捜索!
レイン一向はシオンが最後に行った化粧室へと向かっていた。
「取り敢えずこの辺りで聞き込みをしてみよう!」
レイン達は周辺でシオンの話を聞いた。しばらくすると意外にもシオンを見たという観客がいた。
「ああ、その子なら係の人に連れられて向こうへ行ったけど?」
「本当ですか!?」
レイン達は話を聞いた後、シオンの向かった先へ歩いていった。
「なるほどな。会場の係員に成り済ませば怪しまれずシオンを連れて行けるか?」
「そうじゃのぅ、妾達はシオンが連れ去られたと思っていたが、常識的に考えてもこんな人通りの多い所で襲えば騒ぎになるのじゃ!」
「自分からスタッフに付いて行けば、怪しい所は無いよな~」
少し歩いて行くと、幾つかの交差点があり、どっちにシオンが行ったのか分からなくなった。
周辺で聞き込みをしたが、シオンを見た人は居なかった。
途中で、手紙を届けて戻ってきたアルデバランも合流し、聞き込みを手伝っていた。
「どうするのじゃ!?」
レインが少し考えながら奥の通路を指した。
「向こうへ行こう!」
「どうして向こうなんだ?」
ガイはレインに尋ねた。
「シオンを連れて行くと言うことは人気の無い場所、部屋に連れ込むはずだ。大通りは論外、幾つか通路が別れているけど、向こうが人気が少ない」
「「「おおっ!?」」」
レインの推理に一同が関心した。
「そこにいる会場の係員さんに聞いたら、向こうは倉庫になっていて、一般客は行かないって!」
!?
「怪しいな!?」
「急ごう!」
レインは駆け足で通路の奥へと向かった。
倉庫の扉は、各部屋とそんなに変わりなく、鍵も掛かって居なかった。レインは注意して倉庫に入った。
「誰もいないな?」
「………そうだね。椅子やマットに机などか?」
「いやっ!これを見ろ!」
ガイは入口のすぐ側に落ちていたハンカチを見つけた。
「これは、間違い無い!シオンのハンカチだ!刺繍もしてある!」
レイン達は他に何か無いか探した。
「ここに連れて来られて、拐われたのか。恐らく睡眠薬でも嗅がされたのだろうな」
「今は、そんな事よりここからどこに連れ去られたかだ!」
レインは苛立ちを隠せなくなっていた。
「落ち着け!熱くなってもシオンは見つからないぞ!それよりあれを見ろ!」
倉庫の奥には外に通じる扉があったのだ。ここから眠らせたシオンを運んだのだろう。
「レグルス、でかしたのじゃ!微かにセレスの神気を感じる!」
『セレス!セレス!応えるのじゃ』
カリン(女神リューシン)とセレスは念話で話せるのだが、いくら呼び掛けてもセレスが反応し無かったのだ。

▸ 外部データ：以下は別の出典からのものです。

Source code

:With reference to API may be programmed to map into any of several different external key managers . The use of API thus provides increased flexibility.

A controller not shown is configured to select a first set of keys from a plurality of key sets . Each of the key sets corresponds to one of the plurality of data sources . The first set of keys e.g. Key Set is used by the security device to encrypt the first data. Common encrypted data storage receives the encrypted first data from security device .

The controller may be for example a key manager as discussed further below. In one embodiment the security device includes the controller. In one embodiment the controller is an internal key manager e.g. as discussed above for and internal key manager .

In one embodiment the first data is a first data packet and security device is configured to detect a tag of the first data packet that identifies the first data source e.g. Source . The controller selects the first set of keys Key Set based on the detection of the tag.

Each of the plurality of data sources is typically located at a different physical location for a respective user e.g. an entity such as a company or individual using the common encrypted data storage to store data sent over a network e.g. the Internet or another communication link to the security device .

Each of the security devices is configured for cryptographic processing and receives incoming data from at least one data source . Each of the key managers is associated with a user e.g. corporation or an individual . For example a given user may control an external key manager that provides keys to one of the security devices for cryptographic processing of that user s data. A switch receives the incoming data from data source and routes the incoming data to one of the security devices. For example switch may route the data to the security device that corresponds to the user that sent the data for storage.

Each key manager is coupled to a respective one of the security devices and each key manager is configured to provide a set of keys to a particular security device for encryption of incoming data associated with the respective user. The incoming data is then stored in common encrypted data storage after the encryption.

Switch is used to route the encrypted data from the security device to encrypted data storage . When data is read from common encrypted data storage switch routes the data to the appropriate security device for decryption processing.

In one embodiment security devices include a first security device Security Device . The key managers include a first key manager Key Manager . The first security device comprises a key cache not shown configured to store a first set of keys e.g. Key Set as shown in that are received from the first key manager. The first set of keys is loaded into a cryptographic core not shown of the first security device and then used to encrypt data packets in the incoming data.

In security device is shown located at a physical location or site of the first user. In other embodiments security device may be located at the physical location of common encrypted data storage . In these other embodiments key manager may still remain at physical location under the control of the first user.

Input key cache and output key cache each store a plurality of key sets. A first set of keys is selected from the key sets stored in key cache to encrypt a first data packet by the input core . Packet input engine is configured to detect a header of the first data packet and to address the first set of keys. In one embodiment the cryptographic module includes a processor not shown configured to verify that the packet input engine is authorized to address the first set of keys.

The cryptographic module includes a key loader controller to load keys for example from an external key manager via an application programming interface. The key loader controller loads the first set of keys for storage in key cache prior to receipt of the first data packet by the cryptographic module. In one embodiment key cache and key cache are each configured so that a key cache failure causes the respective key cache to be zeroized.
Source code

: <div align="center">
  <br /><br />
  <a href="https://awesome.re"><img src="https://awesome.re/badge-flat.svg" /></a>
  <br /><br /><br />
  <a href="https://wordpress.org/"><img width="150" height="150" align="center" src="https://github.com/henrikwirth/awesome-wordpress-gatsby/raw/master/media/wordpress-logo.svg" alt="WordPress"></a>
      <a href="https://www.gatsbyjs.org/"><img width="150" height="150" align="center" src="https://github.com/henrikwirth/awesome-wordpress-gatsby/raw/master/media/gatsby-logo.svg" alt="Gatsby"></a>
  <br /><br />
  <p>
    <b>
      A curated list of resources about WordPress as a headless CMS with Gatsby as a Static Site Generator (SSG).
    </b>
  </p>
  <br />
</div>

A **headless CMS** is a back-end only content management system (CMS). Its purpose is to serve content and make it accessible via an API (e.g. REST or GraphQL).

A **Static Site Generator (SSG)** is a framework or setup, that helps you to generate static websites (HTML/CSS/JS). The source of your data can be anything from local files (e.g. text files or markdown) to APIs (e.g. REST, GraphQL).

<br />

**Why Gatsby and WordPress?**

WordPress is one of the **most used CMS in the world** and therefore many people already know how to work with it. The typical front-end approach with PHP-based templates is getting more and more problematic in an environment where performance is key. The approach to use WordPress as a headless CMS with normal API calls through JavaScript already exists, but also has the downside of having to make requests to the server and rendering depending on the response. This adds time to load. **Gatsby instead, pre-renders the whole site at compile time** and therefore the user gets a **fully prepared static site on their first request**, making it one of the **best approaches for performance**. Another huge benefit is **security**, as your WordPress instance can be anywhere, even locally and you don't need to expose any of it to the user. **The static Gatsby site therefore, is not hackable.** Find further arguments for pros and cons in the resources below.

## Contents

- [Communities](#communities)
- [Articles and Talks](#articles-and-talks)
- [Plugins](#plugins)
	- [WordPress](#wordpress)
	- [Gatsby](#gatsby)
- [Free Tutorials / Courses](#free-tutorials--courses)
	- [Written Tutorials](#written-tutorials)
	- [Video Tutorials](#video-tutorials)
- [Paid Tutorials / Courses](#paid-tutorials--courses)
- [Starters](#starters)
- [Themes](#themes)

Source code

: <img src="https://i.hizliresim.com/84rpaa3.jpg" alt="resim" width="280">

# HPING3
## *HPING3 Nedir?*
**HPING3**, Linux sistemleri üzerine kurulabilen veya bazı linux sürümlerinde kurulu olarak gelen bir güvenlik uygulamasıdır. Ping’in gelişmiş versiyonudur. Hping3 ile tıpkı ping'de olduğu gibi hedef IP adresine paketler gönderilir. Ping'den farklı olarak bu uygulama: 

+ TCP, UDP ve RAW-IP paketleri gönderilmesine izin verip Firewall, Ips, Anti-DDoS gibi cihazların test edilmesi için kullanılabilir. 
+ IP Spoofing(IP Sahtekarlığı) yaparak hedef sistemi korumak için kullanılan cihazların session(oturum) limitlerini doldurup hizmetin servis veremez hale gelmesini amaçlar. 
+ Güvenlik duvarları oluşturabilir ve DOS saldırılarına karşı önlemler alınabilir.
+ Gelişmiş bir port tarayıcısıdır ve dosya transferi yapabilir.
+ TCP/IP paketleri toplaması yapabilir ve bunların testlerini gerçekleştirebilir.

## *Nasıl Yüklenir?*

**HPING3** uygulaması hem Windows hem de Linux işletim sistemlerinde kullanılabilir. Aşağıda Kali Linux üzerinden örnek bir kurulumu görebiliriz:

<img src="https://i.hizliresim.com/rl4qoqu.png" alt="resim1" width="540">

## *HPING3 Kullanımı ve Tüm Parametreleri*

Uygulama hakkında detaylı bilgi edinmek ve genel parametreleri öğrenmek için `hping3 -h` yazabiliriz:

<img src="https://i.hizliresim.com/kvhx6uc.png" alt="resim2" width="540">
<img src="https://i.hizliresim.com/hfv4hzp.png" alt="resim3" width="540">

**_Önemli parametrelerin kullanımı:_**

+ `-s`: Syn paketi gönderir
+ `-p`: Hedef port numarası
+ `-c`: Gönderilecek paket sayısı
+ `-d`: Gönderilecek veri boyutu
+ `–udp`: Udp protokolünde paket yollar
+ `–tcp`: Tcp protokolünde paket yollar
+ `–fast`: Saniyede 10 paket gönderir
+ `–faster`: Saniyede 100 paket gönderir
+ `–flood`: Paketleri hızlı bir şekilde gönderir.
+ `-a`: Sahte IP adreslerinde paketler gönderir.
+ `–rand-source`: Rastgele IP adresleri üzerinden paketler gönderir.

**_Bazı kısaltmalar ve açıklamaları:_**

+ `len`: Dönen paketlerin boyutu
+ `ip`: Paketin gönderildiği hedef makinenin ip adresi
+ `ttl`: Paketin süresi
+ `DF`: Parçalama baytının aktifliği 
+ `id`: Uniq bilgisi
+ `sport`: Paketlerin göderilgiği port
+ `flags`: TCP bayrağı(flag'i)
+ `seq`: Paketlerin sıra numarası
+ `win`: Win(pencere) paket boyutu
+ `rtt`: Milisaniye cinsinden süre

『…………ふわぁ~、リューシン?いえ、カレン?どうしたのかしら?』
「………………」
『おい!セレス…………いつも妾の事を脳筋などとバカにしておるが、お主今まで寝てたのか?』
『寝不足はお肌の敵よ~、それよりどうしたのかしら?』
ブチッ!!!?
「駄女神がーーーーーーーー!!!?」
『ダメガミがーーーーーーー!!!?』
念話と声と同時に叫ぶカレンに、セレスはようやく目を覚ましたのである。
『シオンが貴様が寝ている間に、拐われたのじゃぞ!駄女神!』
『えっ!!!?』
ようやく事態の緊急性を理解し、居場所を確認し始めたセレスだった。
「カレン、セレス様と繋がったのかい?」
「うむ………今、セレスにシオンの居場所を探して貰っているのじゃ!」
こうして、女神GPSを使いようやくシオンの居場所が判明したのだった。
『お待たせ!シオンはまだ眠っているわ。シオンはどうやら馬車に乗せられて剣魔大会の会場から遠ざかっているわ!』
「安心せい!すぐに追い付くのじゃ!皆の衆、シオンは馬車に乗せられて、会場を離れているそうじゃ!全力で走り追い付くのじゃ!遅れるでないぞ!」
全員が闘気を発生させ、見に纏った!
ドッーーーーン!!!?
扉を吹き飛ばし、セレスに方位を教えてもらいカレンは走り出した!後にレイン達も続いた。
「シオン!待っていろよ!」
「世話の掛かる奴だ!でも絶対に救ってやるからな!」
カレンとそれを追う者達は猛スピードで駆けていった。